An enduring presence on air

ALL SET FOR THE NEWS HOUR Inside DD Chennai studio   | Photo Credit: Photos: K. V. Srinivasan

How does the DD newsroom work? PRINCE FREDERICK gets behind the scene

There aren’t any youngsters on the payroll at Doordarshan’s Chennai Kendra. Not surprisingly, since the last recruitment took place about 20 years ago. However, with a constant flow of interns, the Kendra is not lacking for the presence of youth. Under its in-plant training programme, college students team up with the veteran broadcasters every day.

Says Deputy Director General Vethamany Senapathi: “We’re glad to have young blood. We feel energised by them.” This attitude is reflected in the training of the students. At the end of a four-day programme on satellite communication, students of Prathyusha Institute of Technology and Management enthusiastically talk about the subjects they have mastered.

With its abundant resources, the Kendra is a great training ground. A studio visit gives me an understanding of the technical edge DD enjoys over private channels. One of the four studios is so big that six elephants can canter around without any difficulty. Overhead, an amazing array of equipment generates diffuse, soft light.

Period dramas used to be staged in this studio, which now plays host to music and quiz programmes that require large sets and an audience.

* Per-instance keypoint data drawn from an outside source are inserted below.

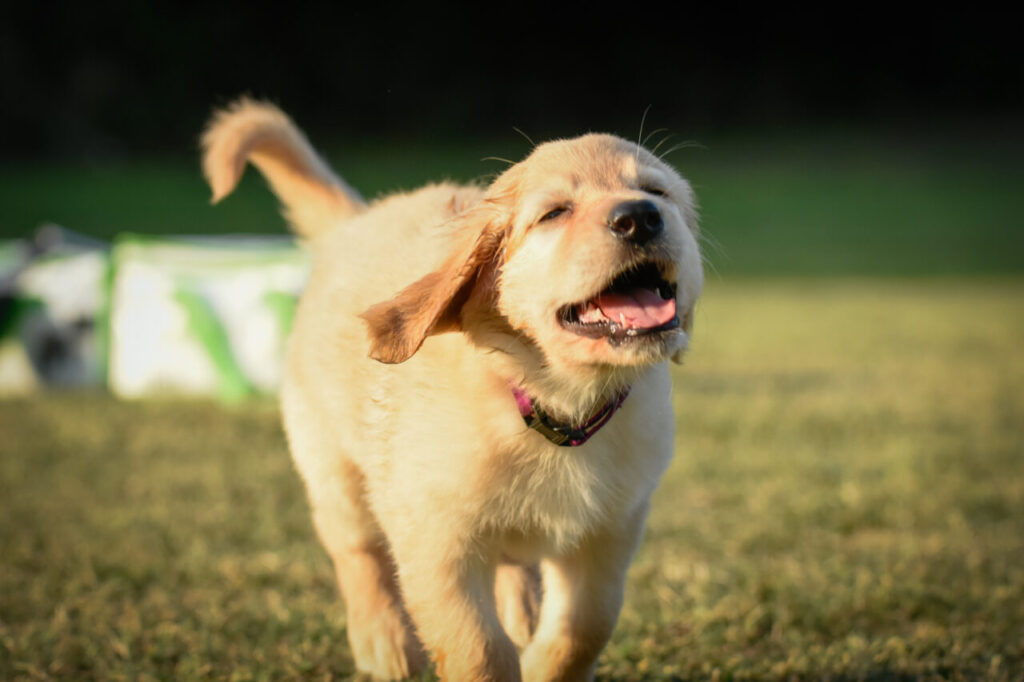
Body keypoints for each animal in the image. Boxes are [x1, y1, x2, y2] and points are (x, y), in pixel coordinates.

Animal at [205, 98, 704, 675]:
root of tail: (356, 222)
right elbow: (478, 649)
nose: (640, 217)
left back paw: (522, 614)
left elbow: (582, 631)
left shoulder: (608, 535)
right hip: (332, 467)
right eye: (554, 213)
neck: (550, 402)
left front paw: (541, 661)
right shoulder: (435, 542)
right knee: (357, 553)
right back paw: (384, 643)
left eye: (656, 192)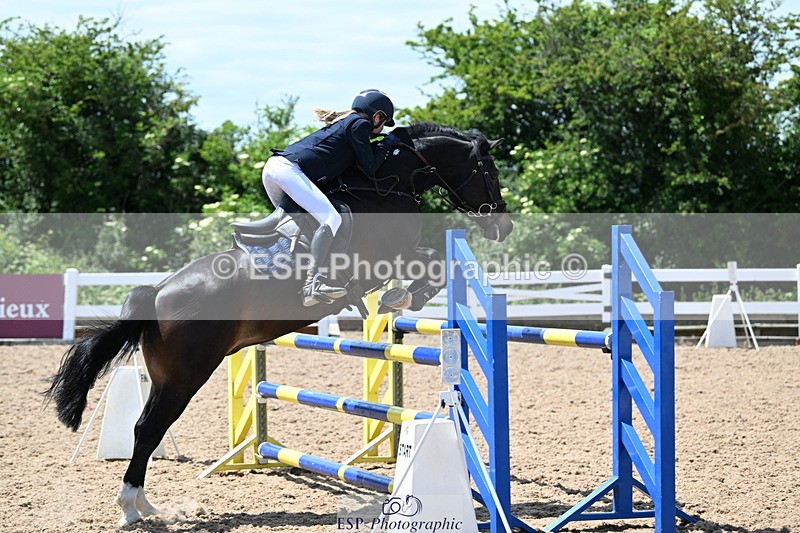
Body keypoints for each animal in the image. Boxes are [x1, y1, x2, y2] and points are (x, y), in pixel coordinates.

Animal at [44, 122, 513, 527]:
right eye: (489, 171)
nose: (502, 224)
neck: (386, 183)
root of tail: (157, 294)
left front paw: (396, 298)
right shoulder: (385, 258)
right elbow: (432, 263)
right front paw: (401, 297)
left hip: (166, 378)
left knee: (147, 429)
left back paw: (146, 505)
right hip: (184, 377)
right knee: (147, 430)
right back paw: (132, 508)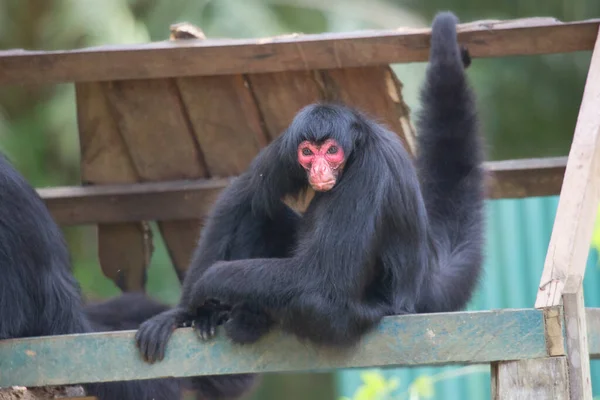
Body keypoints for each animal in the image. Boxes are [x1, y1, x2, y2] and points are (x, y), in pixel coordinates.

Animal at [136, 11, 482, 362]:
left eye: (331, 151)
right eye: (307, 152)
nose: (318, 168)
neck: (359, 145)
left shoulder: (370, 172)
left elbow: (322, 278)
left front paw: (210, 281)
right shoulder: (287, 144)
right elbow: (242, 198)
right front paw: (184, 312)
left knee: (311, 299)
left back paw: (247, 320)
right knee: (257, 212)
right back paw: (218, 315)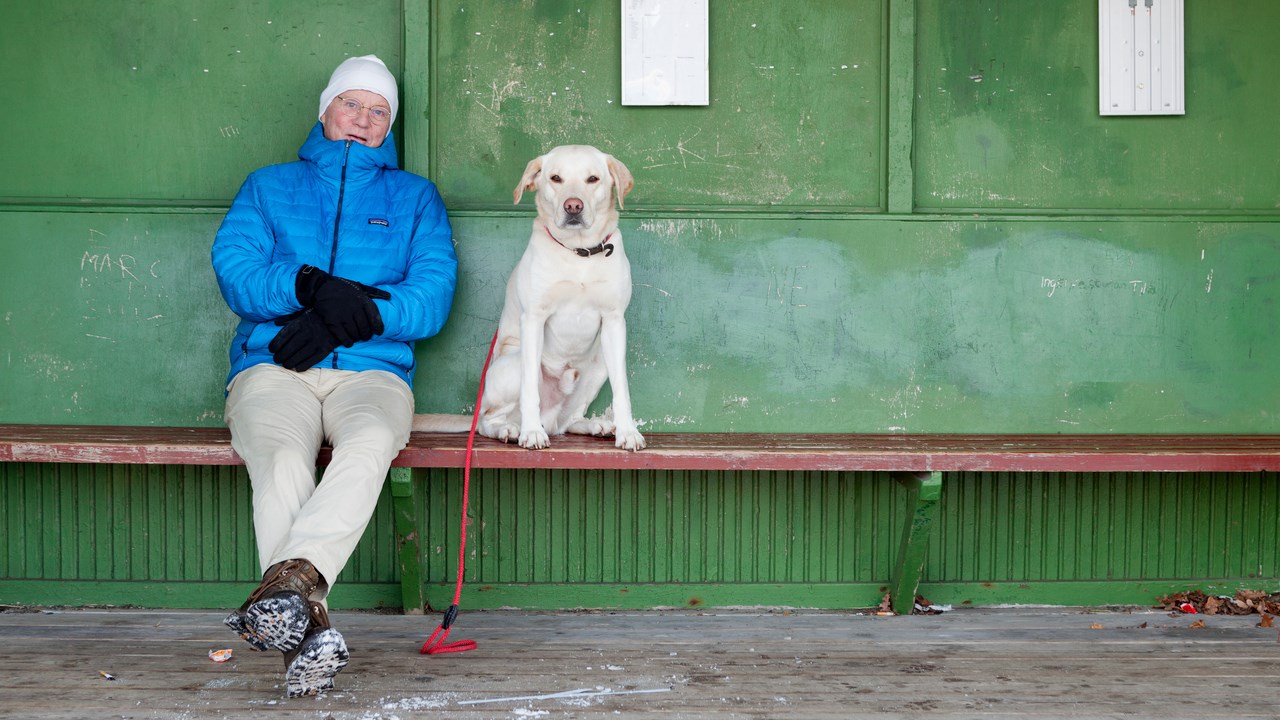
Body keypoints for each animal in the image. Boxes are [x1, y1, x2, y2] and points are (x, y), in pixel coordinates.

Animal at [414, 144, 645, 448]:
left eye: (592, 179)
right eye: (556, 178)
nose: (573, 206)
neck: (578, 252)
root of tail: (551, 416)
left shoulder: (614, 321)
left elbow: (623, 390)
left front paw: (628, 431)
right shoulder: (534, 319)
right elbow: (529, 394)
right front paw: (532, 432)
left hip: (598, 367)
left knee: (566, 422)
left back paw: (595, 425)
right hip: (515, 366)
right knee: (487, 420)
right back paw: (510, 429)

By now, it’s time for a Tamil bulletin on the regional channel Podhigai, and I proceed to the studio used for live programmes. As newreader Kanaathal readies herself to face two cameras, I watch from above, sitting in a chamber with a panel of experts. Today, Rinku is in charge of vision mixing. Her job involves dovetailing images based on a cue sheet and instructions from Chitra Paavai, who handles news programmes. Veena Rajkumar is overseer for the day. In addition to this main team, there is someone who monitors and adjusts the sound.

In front of us, display screens wired to a teleprompter and two cameras are alive. Another screen shows the final output. As Paavai calls out her commands, Rinku switches to images that go with the story and back to the camera image of Kanaathal. As the programme unfolds, Rinku also inserts commercials into pre-planned time slots.

Watching an interviewer in action, I understand the difficulties of the job. Three cameras are now in action and someone from the panel is constantly feeding her with commands through a wire. To follow the thread of the conversation with the guest and, at the same time, pay attention to the instructions (on where to look and what to do) can be hard to balance for those new to the job. People without enough experience tend to look up at the panel from where the instructions come.

When I shift focus off-screen and try to figure out what goes on behind the scenes, I notice a pattern similar to All India Radio. Programmes that went on air the previous day are reviewed with performance reports filed by duty officers. Programme executives and their assistants create scripts and structure programmes with background material obtained from video archives and the reading library. Audio, compact and digital videos made from tapes of significant programmes are available for sale. As programme executives come up with new ideas, more books are added to the library which already boasts 15,000 books.

Under E. Mariappan, Director of News, there is an editorial team, which, as part of its routine work, produces eight news bulletins during the day for Pothigai. In addition, the team contributes a capsule in English to DD News for a programme called Metro Scan. The DD editorial team can make use of news gathered by AIR reporters. Apart from lensmen who are part of the team, stringers from other parts of the State provide images of important events. The DD news team is also expected to look beyond the routine when events of national importance break.

One of the best in the television industry, the DD make-up room, however, has seen busier days. During the 1980s when DD served up a surfeit of plays, the team found work more challenging. Gayathri Swaminathan, the senior most DD make-up artiste in the country, and her team express a wistful longing for those days but make the most of the present. Even recalcitrant guests are persuaded to have a light make-up. They ensure that hosts are treated to an elaborate corrective coat. “After all, they are the face of DD.” Even as she dabs at presenter Anuradha’s face, she talks about the strict rules on dress and jewellery. Ostentatious jewellery is not allowed.

After an eventful day, I come out realising that DD has the resources to take on the best but keeps away from the fray because it places values above viewership figures.